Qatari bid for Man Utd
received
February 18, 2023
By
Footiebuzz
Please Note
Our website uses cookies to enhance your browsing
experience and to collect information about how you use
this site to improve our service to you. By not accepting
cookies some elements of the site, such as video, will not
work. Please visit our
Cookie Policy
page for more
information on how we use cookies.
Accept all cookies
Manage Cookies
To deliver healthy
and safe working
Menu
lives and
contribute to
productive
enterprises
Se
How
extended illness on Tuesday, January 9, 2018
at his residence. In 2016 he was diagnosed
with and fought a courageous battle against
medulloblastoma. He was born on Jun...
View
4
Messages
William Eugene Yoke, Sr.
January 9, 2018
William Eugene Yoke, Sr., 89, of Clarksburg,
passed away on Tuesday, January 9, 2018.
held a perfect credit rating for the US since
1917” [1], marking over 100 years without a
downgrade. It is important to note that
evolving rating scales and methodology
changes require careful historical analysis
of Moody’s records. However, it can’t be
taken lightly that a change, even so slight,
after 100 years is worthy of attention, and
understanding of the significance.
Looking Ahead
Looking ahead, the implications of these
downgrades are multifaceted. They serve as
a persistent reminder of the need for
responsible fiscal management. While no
· · · · · · ·
Exercise prompt
Which lines hold the string "Tuesday"? Copy all of them from the data above.

Your response
extended illness on Tuesday, January 9, 2018
passed away on Tuesday, January 9, 2018.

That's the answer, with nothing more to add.